Nel secondo documento, quello dell'11 agosto, Caldana viene descritta come una villa, ovvero un villaggio non fortificato.
Caldana era passata di fatto nelle mani dei monaci, ma questo convento decadde ben presto e i religiosi persero il controllo sul paese.

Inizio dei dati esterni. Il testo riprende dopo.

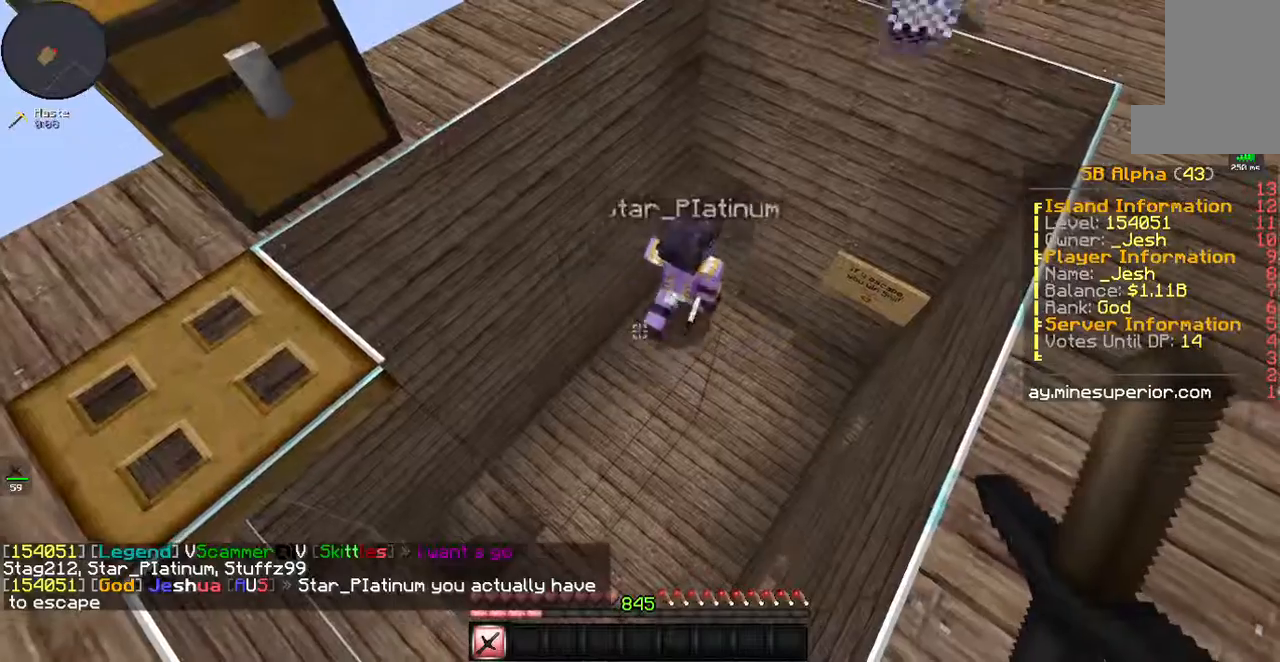
{"keys": [], "mouse": [], "events": []}
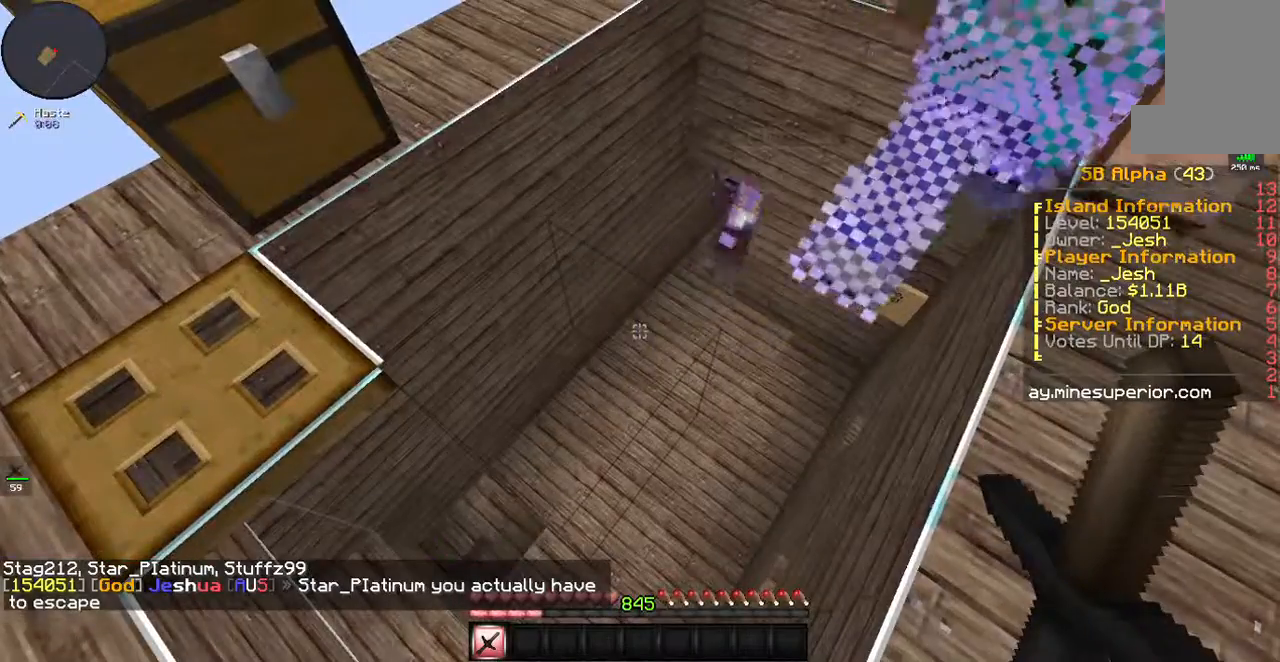
{"keys": ["d", "w"], "mouse": [], "events": [[234, "w", "down"], [468, "d", "down"]]}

La fortificazione di Caldana si compì durante l'incastellamento di tutta la Maremma che avvenne in due fasi. La prima, la più significativa, andò dal X fino a tutto l'XI secolo e riguardò sedici castelli (Suvereto, Montioni, Casalappi, Valli, Vignale, Accesa, Giuncarico, Ravi, Buriano, Scarlino, Marsiliana, Campigia Marittima, Alma, Sestinga, Campopetroso e Pietra). Alcuni di questi castelli ben presto scomparvero, come il castello di Sestinga, di Alma e di Casalappi.
La seconda fase riguardò solo otto castelli (Capalbio, Colonna, Casellina, Caldana, Gavorrano, Abbazia al Fango, Castiglione della Pescaia, Vetulonia) di cui sei situati nei monti dell'Alma.
Non sappiamo con esattezza quale fu la famiglia che incastellò Caldana; le ipotesi principali sono due: quella di Francovich, secondo cui Caldana fu incastellata sotto i Lambardi, e quella di Biagioni, per il quale il castello fu edificato dai Pannocchieschi.